You may have heard the term “aggravated” in the context of criminal charges such as battery, assault and domestic violence. If you or someone you know is facing the prospect of domestic violence charges, you might be curious about how Colorado law defines an aggravated crime.

The domestic violence enhancement

Colorado law does not define domestic violence as its own separate crime. Instead, domestic violence is an enhancement to an existing charge, such as assault or battery. The court can add this enhancement onto a charge – such as assault, battery, coercion, false imprisonment and so forth – that the actor directs toward an intimate partner or co-habitant.

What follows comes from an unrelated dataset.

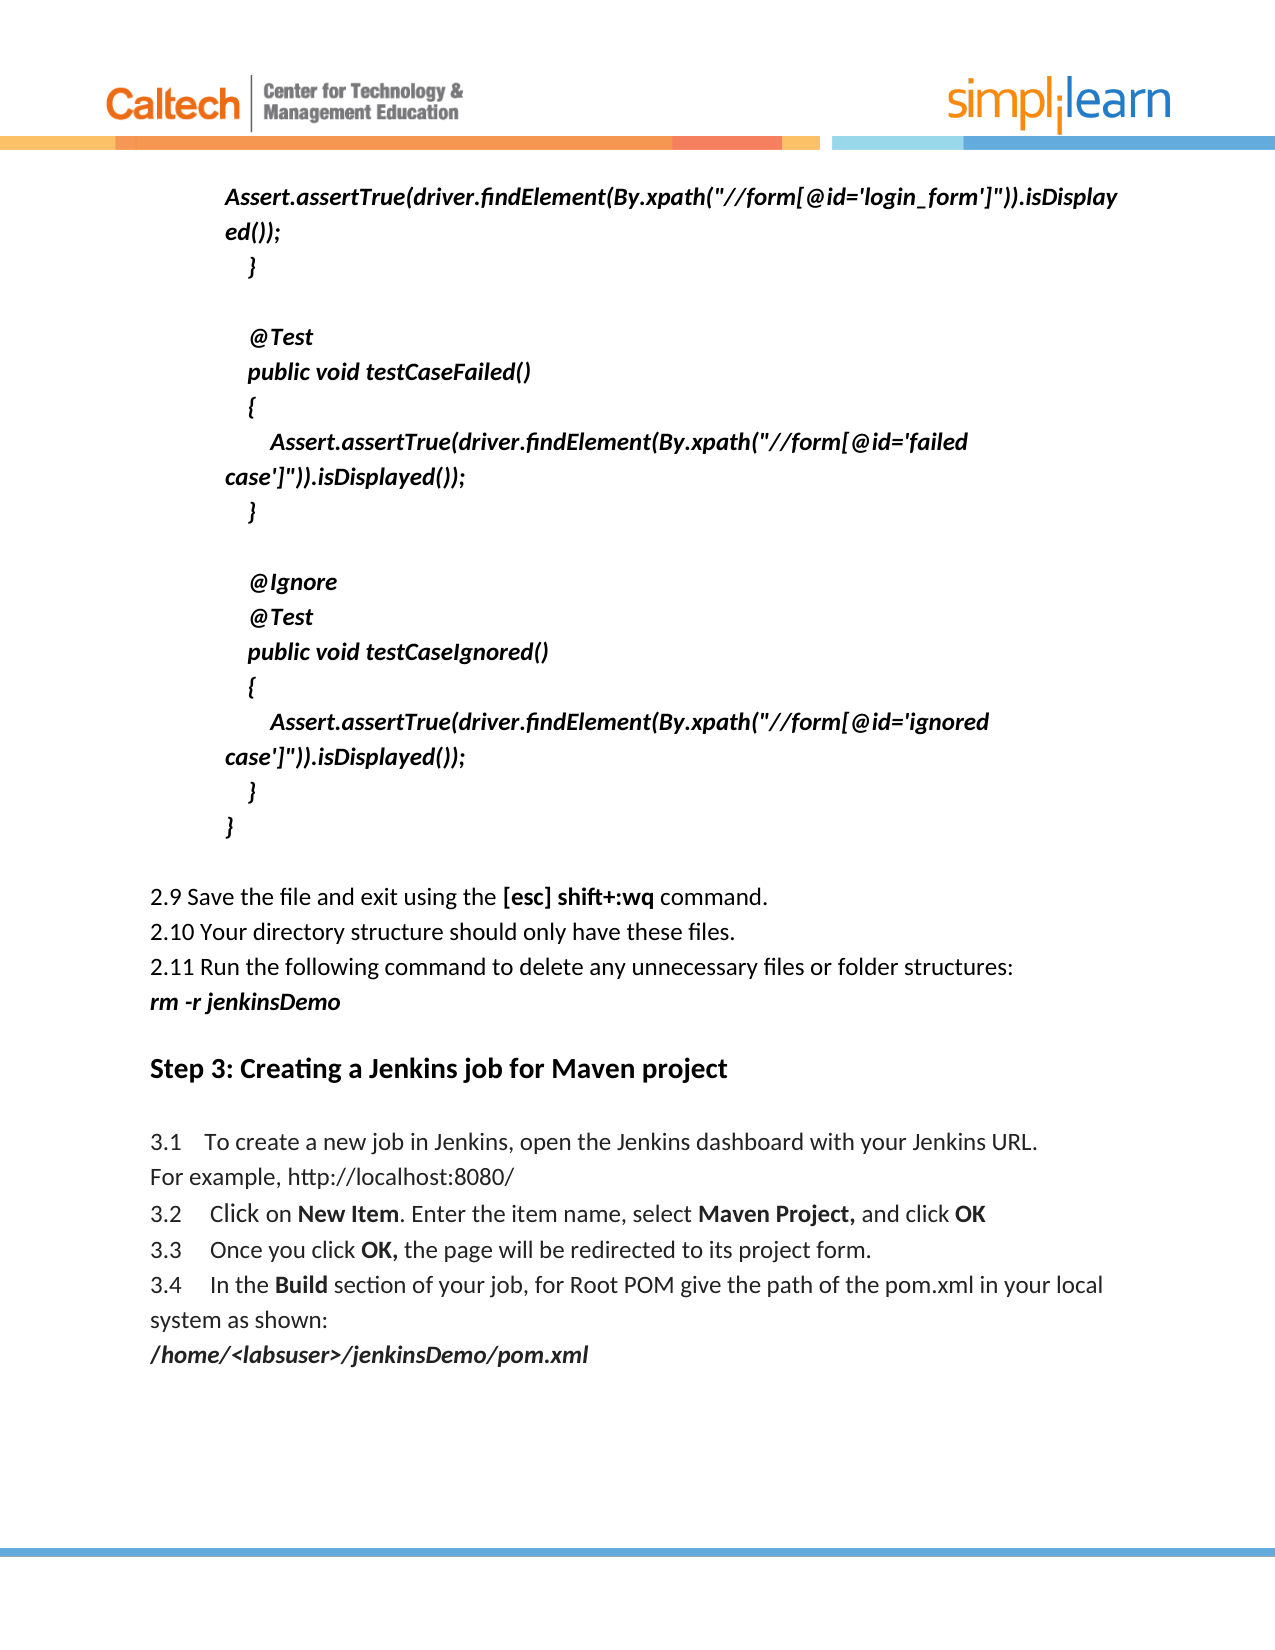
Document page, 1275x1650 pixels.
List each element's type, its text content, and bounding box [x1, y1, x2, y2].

In other words, if you receive a conviction for committing a battery against an intimate partner, you will face the penalties of a regular conviction for battery. In addition, you could also be subject to the extra penalties that the court could add on because of that battery qualifying as domestic violence.

The aggravated enhancement

Colorado distinguishes between different types of assault by classifying them into three degrees. First degree assault is the most serious, while third degree assault is a misdemeanor, not a felony. Only first and second degree assaults are considered aggravated.

If you intended to cause serious bodily injury or disfigure some through the use of a deadly weapon, or if you engage in extremely risky conduct that puts others in danger, the court could charge you with first degree assault. If you aim that act or behavior towards an intimate partner, the court could elevate the charge to a first degree domestic assault.

Second degree assault is similar to first degree assault, but the difference between them is a matter of the severity of the resulting injury. If your intimate partner sustained injuries from a deadly weapon, but they weren’t serious, the resulting criminal charge could be second degree domestic assault.

There are many different factors that courts consider when deciding which charges to bring against someone. Knowing the factors that the prosecutor will have to prove to convict you can help you to know how best to prepare your defense strategy with your attorney.